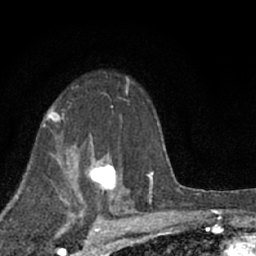
Breast MRI (dynamic contrast-enhanced), one axial slice; position 45 of 66 along the scan axis; cropped to one breast; dynamic contrast-enhanced series, time point 2 of 7 at this slice position (early post-contrast); 1.5 T; TE 3.1 ms, TR 6.4 ms; 256 × 256 image matrix, field of view 130 × 130 mm. Female patient.
Annotated regions visible in this slice (semi-automatically segmented with operator editing):
- enhancing-tissue mask used for the functional tumour volume (all voxels passing the contrast-enhancement thresholds inside the analysis volume; usually the tumour): bounding box (x1, y1, x2, y2) in pixels: (87, 149, 117, 190)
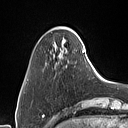
Breast MRI (dynamic contrast-enhanced), one axial slice; position 11 of 160 along the scan axis; cropped to one breast; dynamic contrast-enhanced series, time point 2 of 7 at this slice position (early post-contrast); 1.5 T; TE 1.4 ms, TR 5 ms; 1 mm slice thickness; 128 × 128 image matrix, field of view 175 × 175 mm. Female patient.
Annotated regions visible in this slice (semi-automatically segmented with operator editing):
- enhancing-tissue mask used for the functional tumour volume (all voxels passing the contrast-enhancement thresholds inside the analysis volume; usually the tumour): box from (x=56, y=30) to (x=84, y=50) px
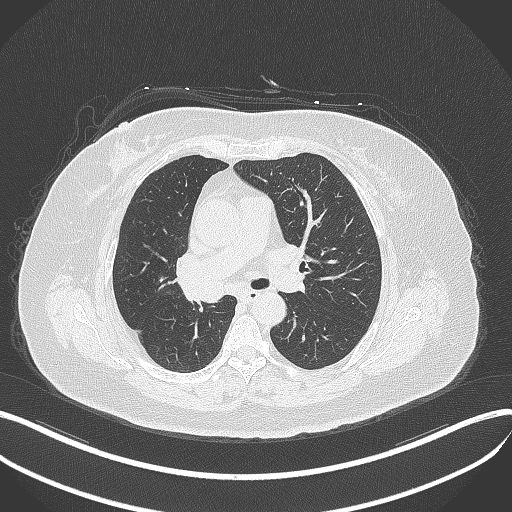
Chest CT, one axial slice. Slice 214 of 376 in the series (ordered by position). Lung window (W 1500 / L -600 HU). 512 × 512 image matrix, field of view 400 × 400 mm. Female patient, age 60 years. From the clinical record (not read from this slice): clinical TNM (as recorded): T1c N0 M0.
Outlined on this slice (rectangle marked by the reading radiologist):
- lung tumour (recorded histology: squamous cell carcinoma): bounding box <179,275,227,304> (left, top, right, bottom; pixels)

WHAT IS REQUIRED: Only a number is wanted: how many lines of the material include the word "tissue".

PROBLEM SOLUTION: 2